Knowing all that, how long can you leave your puppy alone? Short answer: it depends on their age, breed, health, temperament, and other factors. To keep your puppy healthy and happy while you're away, follow this general rule:
Puppies younger than 6 months: 2 hours max
Puppies older than 6 months: 4 hours max
According to the Humane Society, puppies can hold their bladder for up to 1 hour for every month of life. For example, an 8-week-old puppy can hold their bladder for up to 2 hours. Health issues can affect how often they need to potty, so keep this in mind as well.
Just because a 6-month-old puppy can hold their bladder for up to 6 hours doesn't mean it's a good idea to leave them alone for that long. Their young bodies and brains are still developing, and leaving them alone for too long can lead to behavioral issues.
No dog should be left alone for a full 8-hour workday. The only dogs who could potentially deal with your absence for that long are adult dogs (older than 18 months) who are well-trained, well-behaved, and used to being alone for extended periods.
Okay, so you can't leave your puppy home alone for more than a few hours a day. But you also can't quit your job or your studies just to stay home with your fur-baby. What's a dog lover to do? Here are a few solutions for puppy parents with full-time obligations.

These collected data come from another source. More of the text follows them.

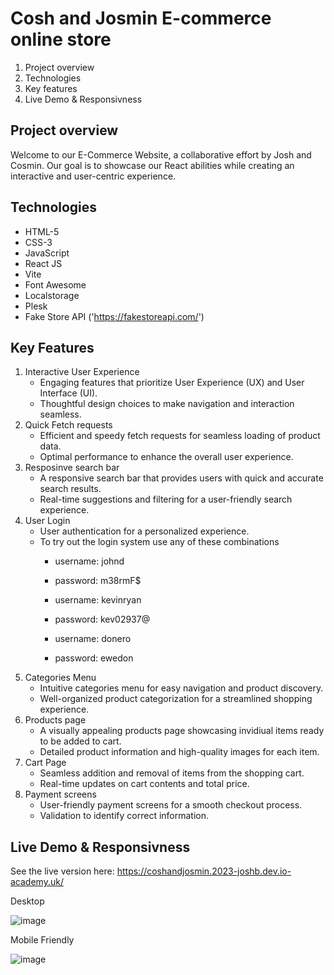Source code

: # Cosh and Josmin E-commerce online store
1. Project overview
2. Technologies
3. Key features
4. Live Demo & Responsivness

## Project overview
Welcome to our E-Commerce Website, a collaborative effort by Josh and Cosmin. Our goal is to showcase our React abilities while creating an interactive and user-centric experience.

## Technologies
- HTML-5
- CSS-3
- JavaScript
- React JS
- Vite
- Font Awesome
- Localstorage
- Plesk
- Fake Store API ('https://fakestoreapi.com/')

## Key Features 
1. Interactive User Experience
   - Engaging features that prioritize User Experience (UX) and User Interface (UI).
   - Thoughtful design choices to make navigation and interaction seamless.
2. Quick Fetch requests
   - Efficient and speedy fetch requests for seamless loading of product data.
   - Optimal performance to enhance the overall user experience.
3. Resposinve search bar
   - A responsive search bar that provides users with quick and accurate search results.
   - Real-time suggestions and filtering for a user-friendly search experience.
4. User Login
   - User authentication for a personalized experience.
   - To try out the login system use any of these combinations
       - username: johnd
       - password: m38rmF$
         
       - username: kevinryan
       - password: kev02937@
         
       - username: donero
       - password: ewedon
5. Categories Menu
   - Intuitive categories menu for easy navigation and product discovery.
   - Well-organized product categorization for a streamlined shopping experience.
6. Products page
   - A visually appealing products page showcasing invidiual items ready to be added to cart.
   - Detailed product information and high-quality images for each item.
7. Cart Page
   - Seamless addition and removal of items from the shopping cart.
   - Real-time updates on cart contents and total price.
10. Payment screens
    - User-friendly payment screens for a smooth checkout process.
    - Validation to identify correct information.
   
## Live Demo & Responsivness  
See the live version here:
https://coshandjosmin.2023-joshb.dev.io-academy.uk/

Desktop

![image](https://github.com/Joshsilas/CoshAndJosminShop/assets/137796554/8f43b740-4d40-4a30-8243-7ba08e88fc8e)

Mobile Friendly

![image](https://github.com/Joshsilas/CoshAndJosminShop/assets/137796554/daee8bcf-1fc9-4e3c-bf5e-6d52824b1bde)


    





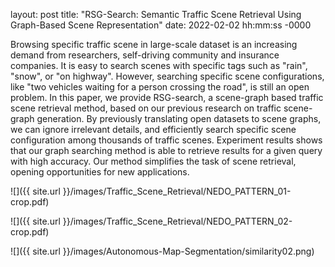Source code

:layout: post
title: "RSG-Search: Semantic Traffic Scene Retrieval Using Graph-Based Scene Representation"
date: 2022-02-02 hh:mm:ss -0000


Browsing specific traffic scene in large-scale dataset is an increasing demand from researchers, self-driving community and insurance companies. It is easy to search scenes with specific tags such as "rain", "snow", or "on highway". However, searching specific scene configurations, like "two vehicles waiting for a person crossing the road", is still an open problem. In this paper, we provide RSG-search, a scene-graph based traffic scene retrieval method, based on our previous research on traffic scene-graph generation. By previously translating open datasets to scene graphs, we can ignore irrelevant details, and efficiently search specific scene configuration among thousands of traffic scenes. Experiment results shows that our graph searching method is able to retrieve results for a given query with high accuracy. Our method simplifies the task of scene retrieval, opening opportunities for new applications.


![]({{ site.url }}/images/Traffic_Scene_Retrieval/NEDO_PATTERN_01-crop.pdf)

![]({{ site.url }}/images/Traffic_Scene_Retrieval/NEDO_PATTERN_02-crop.pdf)

![]({{ site.url }}/images/Autonomous-Map-Segmentation/similarity02.png) 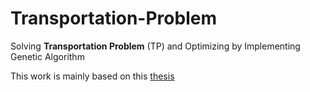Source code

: # Transportation-Problem
Solving **Transportation Problem** (TP) and Optimizing by Implementing Genetic Algorithm


This work is mainly based on this [thesis](https://scholarworks.umt.edu/cgi/viewcontent.cgi?article=6577&context=etd)
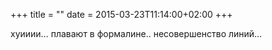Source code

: +++
title = ""
date = 2015-03-23T11:14:00+02:00
+++

хуииии… плавают в формалине.. несовершенство линий…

You want your puppy to get used to spending time alone, but you don't want to ship them off to a kennel every day. With Wag!, you don't have to! Book a drop-in session with a Pet Caregiver on the Wag! app to prevent accidents and keep your puppy entertained. Your Pet Caregiver will fill up your pup's food and water bowls, play with them, and ensure they're comfy and content.
Need something a little longer than a 20-minute check-in? We recommend booking a dog walker or dog sitter through the Wag! app instead. A dog walker will take Sparky on a 30-minute stroll, while a dog sitter will care for your dog in your home overnight.
No matter which service you book, you can chat with your Pet Caregiver anytime right in the app and even receive photo and video updates!
It takes a village to raise a fur-child, so don't be afraid to lean on your loved ones to ensure your puppy is well taken care of. Got a roommate who works different hours, or know a fellow pet parent who lives in the area with a more relaxed schedule? Ask them if they'd be willing to lend a helping paw with pet care.
Dogs are their healthiest and happiest when they have a solid routine with set times for meals, walks, and potty breaks. Start thinking about your pup's routine before you sign those adoption papers or pay that breeder.
Once you've got your puppy, start implementing their routine as soon as you can. The sooner you start, the quicker they'll get the hang of it.
Try to walk your dog early in the morning before you leave for work or school. A morning walk will give them a chance to potty and tire them out good and proper — chances are, they won't even notice you leave! Plus, what better way to start your day than spending some quality time in the great outdoors with your fur-child?
When done correctly, crate training works wonders. Not just for keeping your canine content while you're away, but also for protecting your shoes, furniture, and everything else puppies love to chew on.
But don't expect to just place your puppy in a crate, lock the door, and head off to work. This will cause immense stress for your fur-baby and could lead to separation anxiety. It will also sabotage your potty training efforts — young dogs simply can't hold their bladders for that long.
You should be present for every training session when you first introduce the crate to your dog. Keep sessions short, and make sure their crate is as cozy and inviting as can be.
Puppies younger than 6 months should never be left in a crate longer than 3 to 4 hours a day (or 2 hours if they're still potty training).
If all else fails, consider sending your pooch off to a doggy daycare facility. Not only will this help socialize them with other doggos, but it will also ensure they're getting the activity and stimulation they need to grow into a well-mannered woofer.